Removing the Wisdom Teeth

Usually, dentists recommend having the wisdom teeth removed before the development of any problems. They are much easier to remove when you are young, because they are not developed fully. The extraction of wisdom teeth can get complicated as you grow older, and the recovery time will be longer as well.

A wisdom tooth that is fully erupted can be extracted just like any other tooth in your mouth. However, if the tooth is only partially erupted and jawbone-embedded, an incision will be required in the gums. Also, the teeth will be removed piece by piece only, in order to minimize the bone amount that’s required to be removed in order to get the tooth out.

Once it is decided that your wisdom teeth need to be removed, your oral surgeon will discuss the procedure with you. He will inquire about any health problems you may have, ask about the medications you are talking, and talk about the anesthesia you will be given.

You will be required to keep your wisdom teeth clean before the surgery.

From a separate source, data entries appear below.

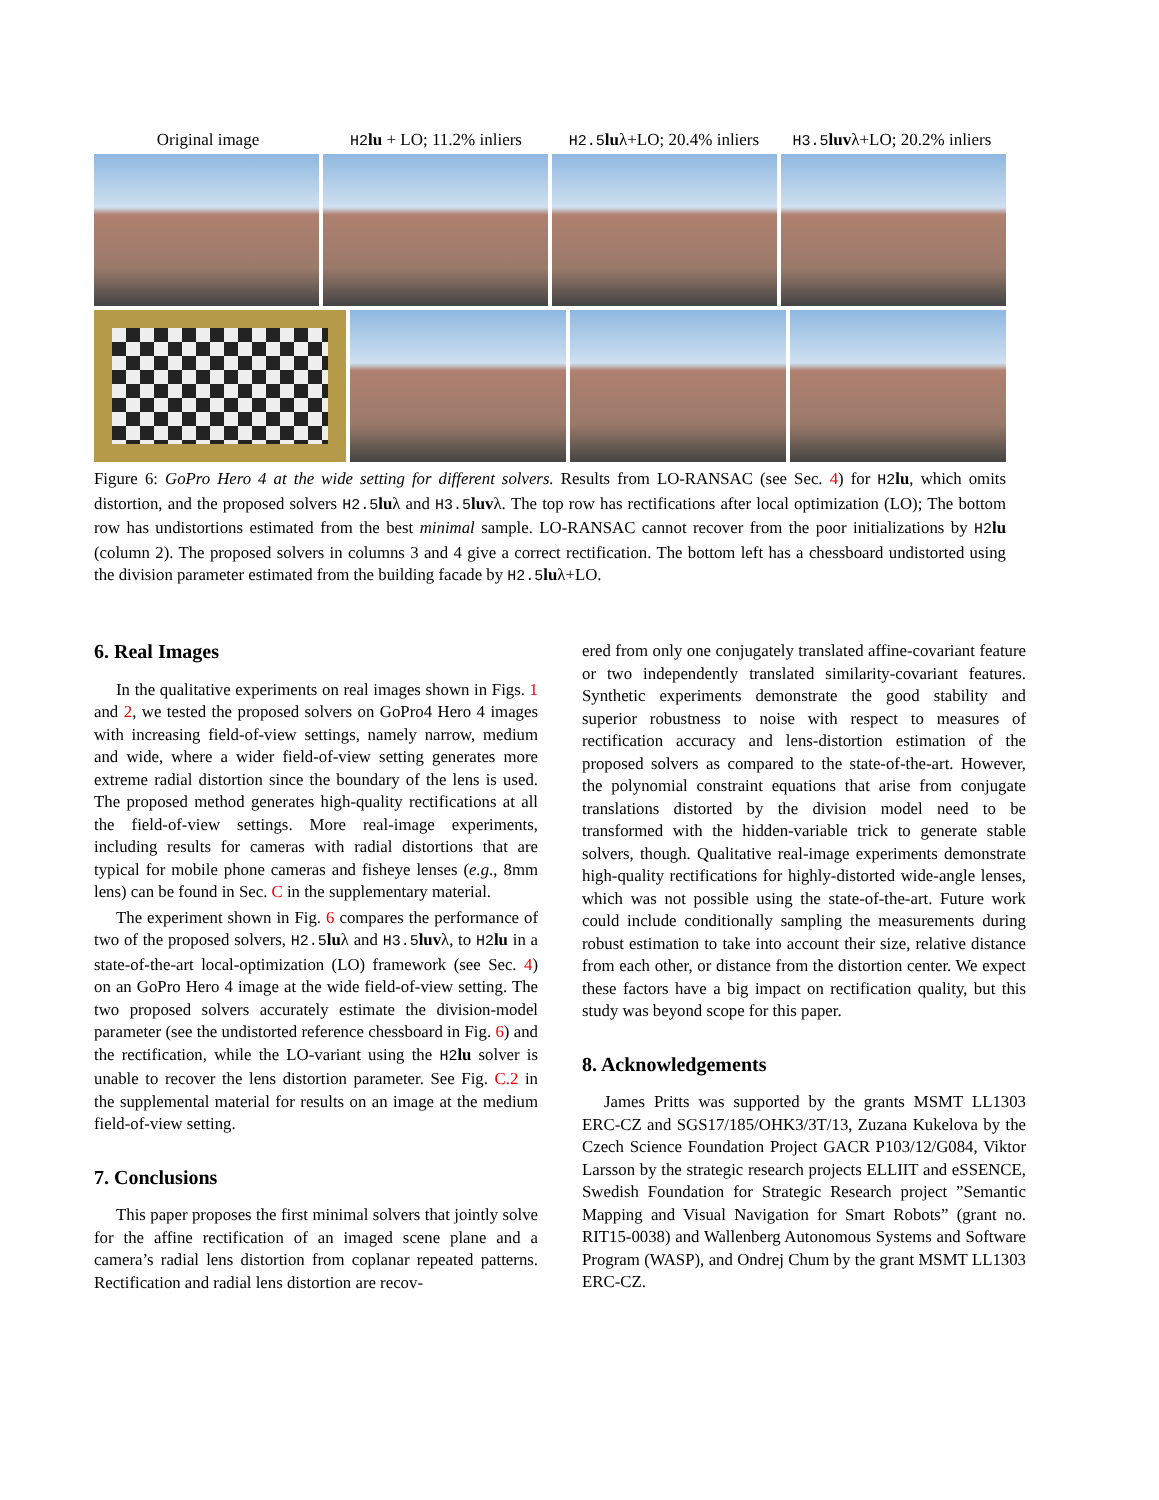Original image H2 lu + LO; 11.2% inliers H2.5 luλ+LO; 20.4% inliers H3.5 luvλ+LO; 20.2% inliers
Figure 6: GoPro Hero 4 at the wide setting for different solvers. Results from LO-RANSAC (see Sec. 4) for H2 lu, which omits distortion, and the proposed solvers H2.5 luλ and H3.5 luvλ. The top row has rectifications after local optimization (LO); The bottom row has undistortions estimated from the best minimal sample. LO-RANSAC cannot recover from the poor initializations by H2 lu (column 2). The proposed solvers in columns 3 and 4 give a correct rectification. The bottom left has a chessboard undistorted using the division parameter estimated from the building facade by H2.5 luλ+LO.
6. Real Images
In the qualitative experiments on real images shown in Figs. 1 and 2, we tested the proposed solvers on GoPro4 Hero 4 images with increasing field-of-view settings, namely narrow, medium and wide, where a wider field-of-view setting generates more extreme radial distortion since the boundary of the lens is used. The proposed method generates high-quality rectifications at all the field-of-view settings. More real-image experiments, including results for cameras with radial distortions that are typical for mobile phone cameras and fisheye lenses (e.g., 8mm lens) can be found in Sec. C in the supplementary material.
The experiment shown in Fig. 6 compares the performance of two of the proposed solvers, H2.5 luλ and H3.5 luvλ, to H2 lu in a state-of-the-art local-optimization (LO) framework (see Sec. 4) on an GoPro Hero 4 image at the wide field-of-view setting. The two proposed solvers accurately estimate the division-model parameter (see the undistorted reference chessboard in Fig. 6) and the rectification, while the LO-variant using the H2 lu solver is unable to recover the lens distortion parameter. See Fig. C.2 in the supplemental material for results on an image at the medium field-of-view setting.
7. Conclusions
This paper proposes the first minimal solvers that jointly solve for the affine rectification of an imaged scene plane and a camera’s radial lens distortion from coplanar repeated patterns. Rectification and radial lens distortion are recov-
ered from only one conjugately translated affine-covariant feature or two independently translated similarity-covariant features. Synthetic experiments demonstrate the good stability and superior robustness to noise with respect to measures of rectification accuracy and lens-distortion estimation of the proposed solvers as compared to the state-of-the-art. However, the polynomial constraint equations that arise from conjugate translations distorted by the division model need to be transformed with the hidden-variable trick to generate stable solvers, though. Qualitative real-image experiments demonstrate high-quality rectifications for highly-distorted wide-angle lenses, which was not possible using the state-of-the-art. Future work could include conditionally sampling the measurements during robust estimation to take into account their size, relative distance from each other, or distance from the distortion center. We expect these factors have a big impact on rectification quality, but this study was beyond scope for this paper.
8. Acknowledgements
James Pritts was supported by the grants MSMT LL1303 ERC-CZ and SGS17/185/OHK3/3T/13, Zuzana Kukelova by the Czech Science Foundation Project GACR P103/12/G084, Viktor Larsson by the strategic research projects ELLIIT and eSSENCE, Swedish Foundation for Strategic Research project ”Semantic Mapping and Visual Navigation for Smart Robots” (grant no. RIT15-0038) and Wallenberg Autonomous Systems and Software Program (WASP), and Ondrej Chum by the grant MSMT LL1303 ERC-CZ.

If you are a smoker, it is recommended to give up smoking at least two weeks before the surgery. By doing this, you will be able to fight off any infection as well as heal more efficiently and quickly.

The surgery usually takes about 45 minutes. (If it is a straightforward tooth, it only takes about five to 10 minutes). You will be given a local anesthetic injection in your mouth to numb the tooth. You may also be given a sedative (nitrous oxide, an oral sedative like Valium, or an intravenous sedative) to control any anxiety.

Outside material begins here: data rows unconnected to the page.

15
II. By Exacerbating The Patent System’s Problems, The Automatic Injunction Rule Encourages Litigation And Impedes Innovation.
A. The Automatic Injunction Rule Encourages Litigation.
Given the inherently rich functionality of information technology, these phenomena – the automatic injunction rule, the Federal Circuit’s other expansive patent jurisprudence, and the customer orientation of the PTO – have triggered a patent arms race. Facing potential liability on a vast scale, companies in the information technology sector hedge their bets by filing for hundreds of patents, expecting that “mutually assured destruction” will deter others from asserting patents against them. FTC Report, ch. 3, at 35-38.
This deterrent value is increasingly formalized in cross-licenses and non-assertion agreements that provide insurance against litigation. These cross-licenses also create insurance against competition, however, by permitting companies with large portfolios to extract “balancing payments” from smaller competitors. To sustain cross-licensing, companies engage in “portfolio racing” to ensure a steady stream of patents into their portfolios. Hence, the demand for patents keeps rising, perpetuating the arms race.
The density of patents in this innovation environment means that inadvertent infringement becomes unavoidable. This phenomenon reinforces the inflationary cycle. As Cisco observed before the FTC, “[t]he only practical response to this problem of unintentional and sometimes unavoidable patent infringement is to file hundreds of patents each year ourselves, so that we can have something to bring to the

When the tooth is being removed, you will feel the tugging and the pressure but not any pain. You may also hear crunches and cracks, which are normal. If an incision is required, it will be made, and after the procedure, it will be stitched closed.

After the Tooth Is Extracted

It is better to have someone accompany you home after the surgery. If you were given a sedative, you should not drive or try to go home alone.

Bleeding may occur for some time after the tooth is extracted. Your face may swell where the tooth was extracted as well. Both bleeding and swelling will go down after some time. You will be prescribed pain medications and antibiotics.

You will have to be on a liquid diet initially and then on a soft food diet for a few days. You may brush, but stay away from the extracted tooth area. You may rinse your mouth with saltwater to speed up the recovery process. You should be able to go to work starting the day after removal.